Class ResumeImportFrom

java.lang.Object
io.deephaven.kafka.ingest.ResumeImportFrom

public class ResumeImportFrom
extends Object
Utility to copy source file records from one checkpoint to another, with zero size so that a Kafka import resumes from where it left off. This must not be called while an ingester is running for the provided table.
  • Constructor Details

  • Method Details

    • resumeFrom

      public static void resumeFrom​(String disName, String namespace, String tableName, String priorColumnPartition, String newColumnPartition, ResumeImportFrom.Behavior behavior)
      Copy the checkpoint records from a prior column partition to a new column partition.

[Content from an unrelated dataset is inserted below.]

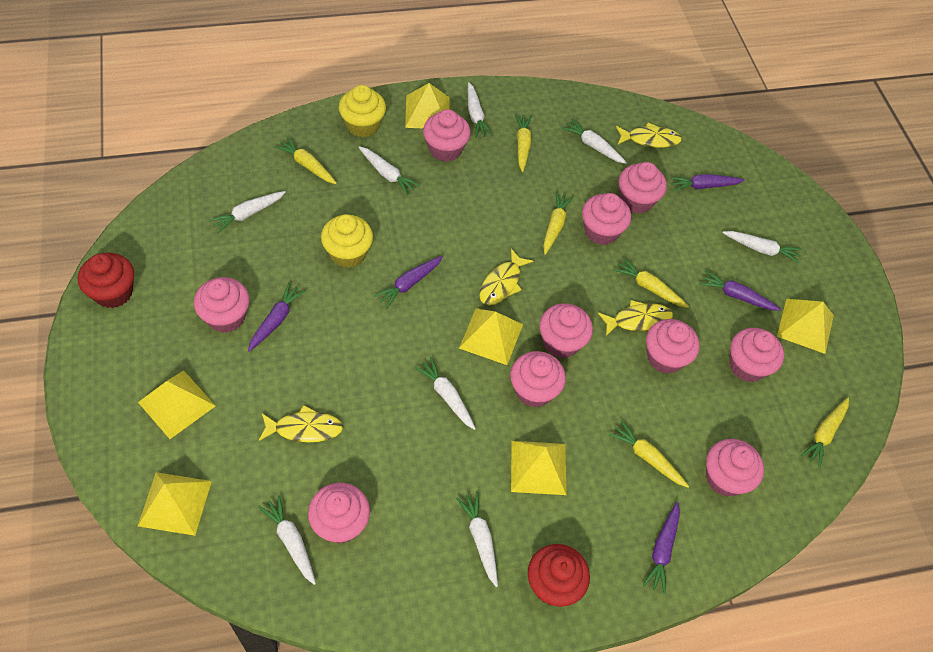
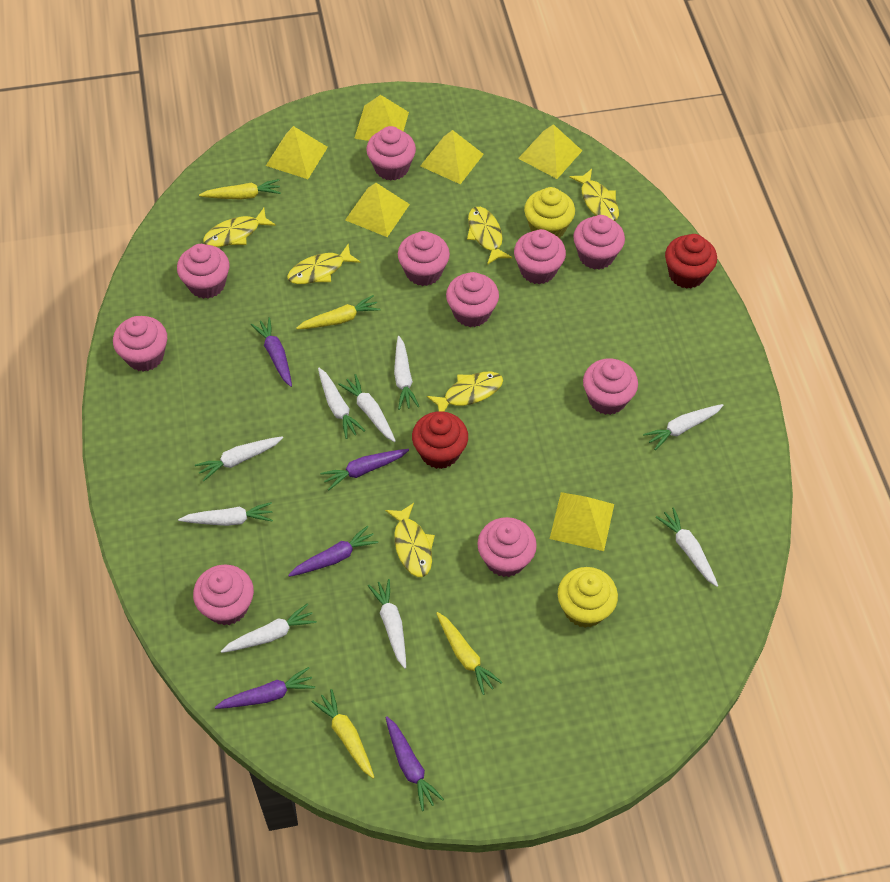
white carrot: 8 -> 9
yellow carrot: 6 -> 4
yellow fish: 4 -> 6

This is intended to allow you to resume a Kafka stream from where you left off on a prior ingestion, without having to keep the prior data around until you are ready to ingest the new data
      Parameters:
      disName - the name of the DIS configuration that defines our storage location
      namespace - the namespace of the table
      tableName - the table name
      priorColumnPartition - the column partition to copy Kafka offsets from
      newColumnPartition - the column partition to copy Kafka offsets to
      behavior - the behavior when an existing new column partition is found
    • resumeFrom

      public static void resumeFrom​(com.fishlib.io.logger.Logger logger, String disName, String namespace, String tableName, String priorColumnPartition, String newColumnPartition, ResumeImportFrom.Behavior behavior)
      Copy the checkpoint records from a prior column partition to a new column partition. This is intended to allow you to resume a Kafka stream from where you left off on a prior ingestion, without having to keep the prior data around until you are ready to ingest the new data
      Parameters:
      logger - logger for skipped or overwritten locations
      disName - the name of the DIS configuration that defines our storage location
      namespace - the namespace of the table
      tableName - the table name
      priorColumnPartition - the column partition to copy Kafka offsets from
      newColumnPartition - the column partition to copy Kafka offsets to
      behavior - the behavior when an existing new column partition is found
    • resumeAtOffset

      public static void resumeAtOffset​(String disName, String namespace, String tableName, String columnPartition, boolean overwrite, boolean truncate, String topic, int kafkaPartition, long newOffset)
      Write a new checkpoint record for the specified internal partition with a given topic and offset. This is intended to allow you to resume a Kafka stream after a given message that is causing problems with ingestion. If you specify truncate, then the partition will start empty. If you do not specify truncate, then the partition will be appended to when the ingester restarts. If truncate is true, then the existing checkpoint record size is ignored and the size is set to null. If truncate is false, then the existing size record is left intact; but the source file size is changed. If overwrite is false, existing source size records are not changed. If the checkpoint record is not compatible with the desired result, then an error is thrown. Otherwise if the checkpoint record already has the desired offset, no changes are made and no error is thrown. If no existing source size record exists, then the overwrite flag has no effect on the behavior. The internal partition is derived as the kafka topic + "-" + partition". For example a topic of "trades" and a partition of zero maps to an internal partition of "trades-0", which is consistent with the Deephaven Kafka ingester.
      Parameters:
      disName - the name of the DIS configuration that defines our storage location
      namespace - the namespace of the table
      tableName - the table name
      columnPartition - the column partition to copy Kafka offsets to
      overwrite - overwrite an existing partition
      truncate - truncate the partition
      topic - the topic that will be resume from (must match the configured topic)
      kafkaPartition - the Kafka partition that we are configuring an offset for
      newOffset - the offset that we will resume from